Sanjeev Arora of Princeton University, who will be visiting professor in the Institute’s School of Mathematics, will lead the program. The program will include post-docs and visitors and culminate in 2019-’20 with a year focused on theoretical machine learning.

The Institute predicts the program will lead to collaborations with the school’s computer science and discrete math program, which has been led by Avi Wigderson since he joined the faculty in 1999.

“This generous donation enables the expansion of computer science research at the Institute and positions us with the most exciting developments in the field,” Wigderson said. “Machine learning techniques are finding new applications almost daily and are already transforming society in numerous ways, but these methods, and the resulting technology, are far from well understood, both from efficiency and vulnerability viewpoints.
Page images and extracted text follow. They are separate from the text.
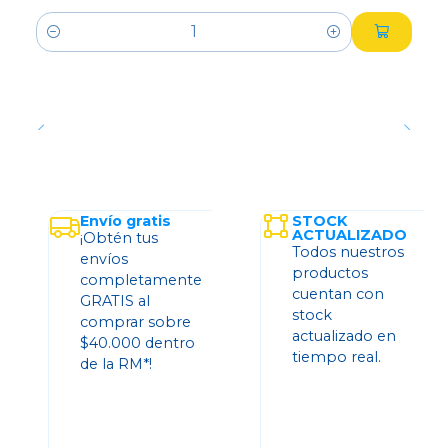
Cantidad
Envío gratis
STOCK
ACTUALIZADO
¡Obtén tus
Todos nuestros
envíos
productos
completamente
cuentan con
GRATIS al
stock
comprar sobre
actualizado en
$40.000 dentro
tiempo real.
de la RM*!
These important issues beg theoretical understanding and guidance.”

Foundational work on both the theory and practice of computer science has taken place at the Institute from the early days of the field. In 1945 working outside of industry and the rules of academe, a group of engineers and mathematics professor John von Neumann developed one of the first stored-program computers, whose structure (von Neumann architecture) formed the mathematical basis of computer hardware and software and strongly influenced the development of modern computing.

“This gift from Eric and Wendy highlights the importance of basic research and supports our endeavors to explore the deepest and most relevant questions about our world,” said Robbert Dijkgraaf, Institute director.